Gifting Isn’t About Capitalism
A study analysed attitudes towards gifting on special occasions and they found some really cool insights. “On the basis of the existing gift-giving literature, the authors assumed that sex, number of children, income and the duration time of shopping influence people’s attitudes towards giving gifts on the one hand and towards buying gifts on the other. These two factors are hypothesised to have a positive effect on the attitude on commercialisation,” the study reads.
Yes, income does impact the emotional response to gift shopping but it’s really not what we assume it to be. Surprisingly, it’s people in higher income groups that find buying gifts a tedious activity. “Higher income groups are less favourable towards buying gifts…the time burden is an important factor in this respect. Higher incomes substitute a shortage of time with more expensive gifts,” the research reports. Unfortunately, gifting isn’t about simply picking up the most expensive product you find on the shelf, to save time and effort. That kind of outlook towards gifting is what has tainted holidays to be immersed in excessive consumerism.
Especially in this period, we should understand what gifting truly is. It isn’t about buying your loved ones expensive things. A gift can be store-bought, handmade, or even intangible. According to the labour theory of value, the more effort that goes into something, the more its value increases. The same can be applied to gifting too. It’s more about the emotion and effort behind it.
This is probably why the older generation has been complaining about how they used to craft greeting cards and bands at home. They say millennials just buy it all and hence lack emotion. “Festivals have become more like formalities since the purchasing power of millennial is increasing and of course because they have access to technology. They just log in, scroll down, click and purchase. How do we expect to pull out some emotion of this? Sadly, everything including my favourite time of the year- friendship day has become money-oriented,” Gurnita Das, an entrepreneur was quoted by ANI. But please note that not all of us have the skill and time to make something useful or even decent. We can put the same effort in carefully selecting a thoughtful gift for friends, and that doesn’t subdue our sentiment.

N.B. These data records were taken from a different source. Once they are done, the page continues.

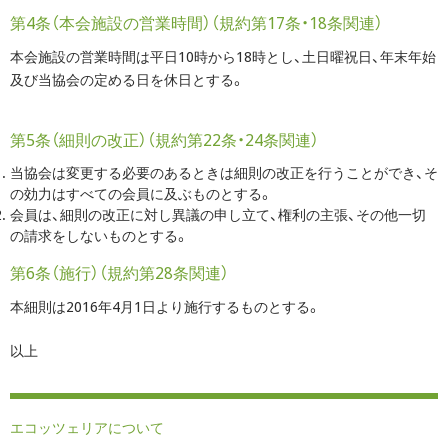
第4条（本会施設の営業時間）（規約第17条・18条関連）
本会施設の営業時間は平日10時から18時とし、土日曜祝日、年末年始
及び当協会の定める日を休日とする。
第5条（細則の改正）（規約第22条・24条関連）
当協会は変更する必要のあるときは細則の改正を行うことができ、そ
の効力はすべての会員に及ぶものとする。
会員は、細則の改正に対し異議の申し立て、権利の主張、その他一切
の請求をしないものとする。
第6条（施行）（規約第28条関連）
本細則は2016年4月1日より施行するものとする。
以上
エコッツェリアについて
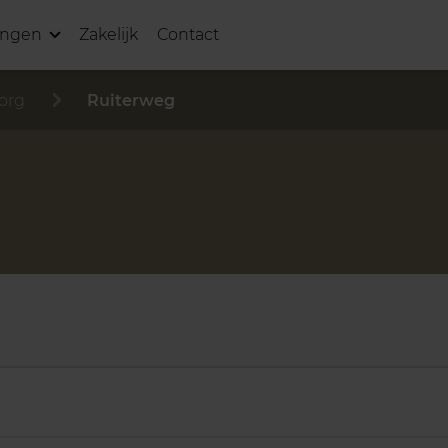
ingen
Zakelijk
Contact
org
Ruiterweg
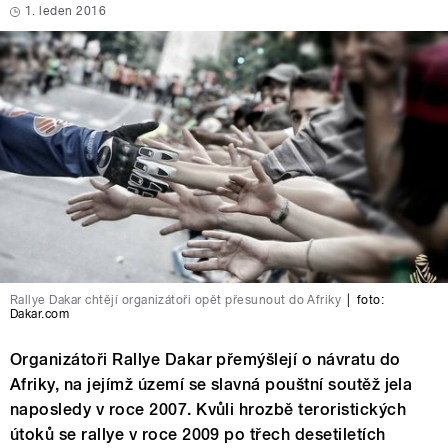
1. leden 2016
Rallye Dakar chtějí organizátoři opět přesunout do Afriky
|
foto:
Dakar.com
Organizátoři Rallye Dakar přemýšlejí o návratu do
Afriky, na jejímž území se slavná pouštní soutěž jela
naposledy v roce 2007. Kvůli hrozbě teroristických
útoků se rallye v roce 2009 po třech desetiletích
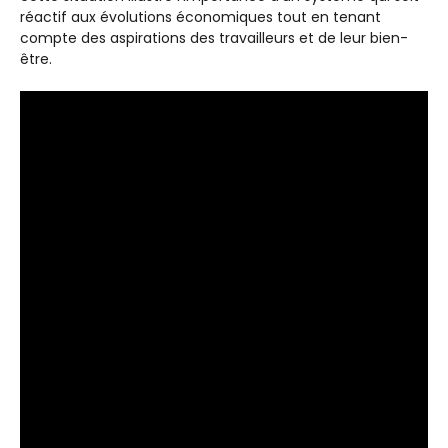
réactif aux évolutions économiques tout en tenant
compte des aspirations des travailleurs et de leur bien-
être.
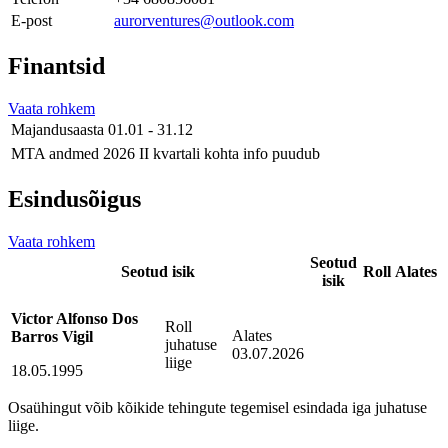
E-post
aurorventures@outlook.com
Finantsid
Vaata rohkem
Majandusaasta
01.01 - 31.12
MTA andmed
2026 II kvartali kohta info puudub
Esindusõigus
Vaata rohkem
Seotud
Seotud isik
Roll
Alates
isik
Victor Alfonso Dos
Roll
Alates
Barros Vigil
juhatuse
03.07.2026
liige
18.05.1995
Osaühingut võib kõikide tehingute tegemisel esindada iga juhatuse
liige.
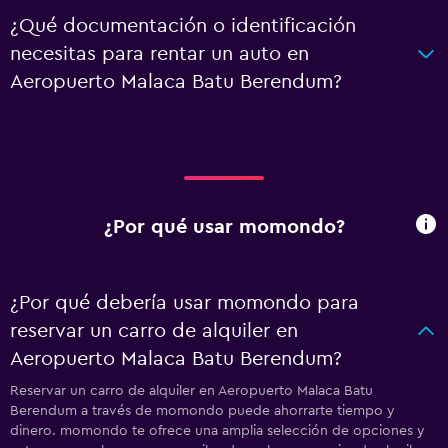
¿Qué documentación o identificación
necesitas para rentar un auto en
Aeropuerto Malaca Batu Berendum?
¿Por qué usar momondo?
¿Por qué debería usar momondo para
reservar un carro de alquiler en
Aeropuerto Malaca Batu Berendum?
Reservar un carro de alquiler en Aeropuerto Malaca Batu
Berendum a través de momondo puede ahorrarte tiempo y
dinero. momondo te ofrece una amplia selección de opciones y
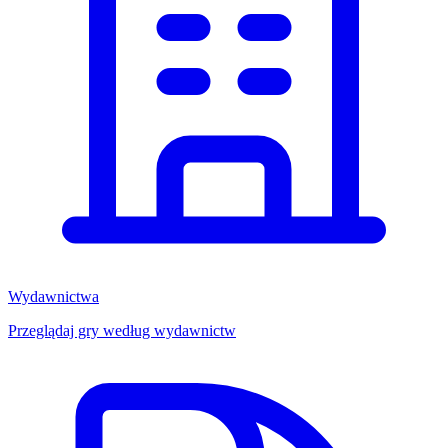
Wydawnictwa
Przeglądaj gry według wydawnictw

My point is commercialisation isn’t forced on us and we should have full control over our indulgences. Are we placing the blame of our insecurities over consumerism? We feel a rush of dopamine when we occupy the top position as a consumer. It’s us, feeling bad about not buying lavish presents. Honestly, a person who is materialistic won’t ever get over the excess consumerism culture. And those who value emotions more, aren’t a threat to the real sentiment behind relationships.
How to celebrate friendship day in simple ways
Whether you buy a gift, don’t buy a gift or make one – that’s a choice that you need to make according to your budget, time and other factors. Let’s not become agnostic towards these special days by giving in to our insecurities around the gifting culture. Here are some ways to do it, in simple ways.

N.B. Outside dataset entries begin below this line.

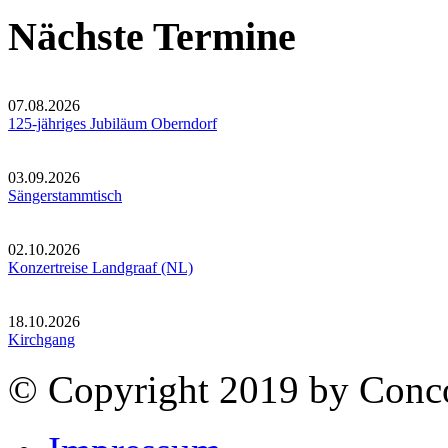
Nächste Termine
07.08.2026
125-jähriges Jubiläum Oberndorf
03.09.2026
Sängerstammtisch
02.10.2026
Konzertreise Landgraaf (NL)
18.10.2026
Kirchgang
© Copyright 2019 by Conco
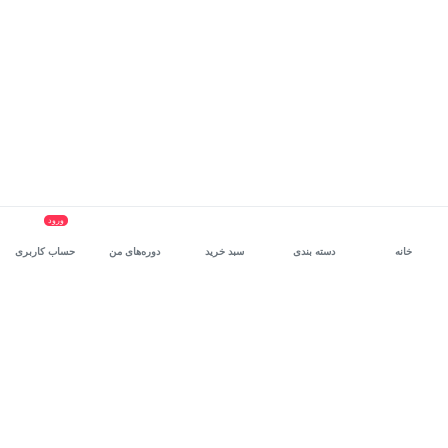
ورود
خانه
دسته بندی
سبد خرید
دوره‌های من
حساب کاربری
سرویس سازمانی مکتب‌خونه
، بستر رشد و توانمندسازی حرفه‌ای
کارکنان در مسیر توسعه‌ فردی آن‌هاست.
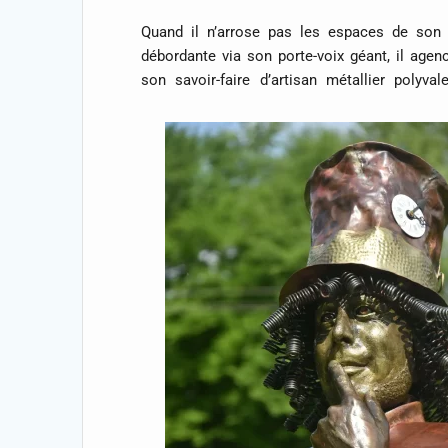
Quand il n’arrose pas les espaces de son 
débordante via son porte-voix géant, il agen
son savoir-faire d’artisan métallier polyval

- Write your friend a letter/email
- Send words of appreciation to friends you’re thankful for
- Send an online greeting card
- Make a social media post celebrating your bond
- Connect with friends you don’t talk to regularly and let them know you are grateful for them too
- Check on the mental health of your entourage
- Send a thoughtful gift (doesn’t have to be expensive)
Let’s take this day out to spread some love because all of us could use some!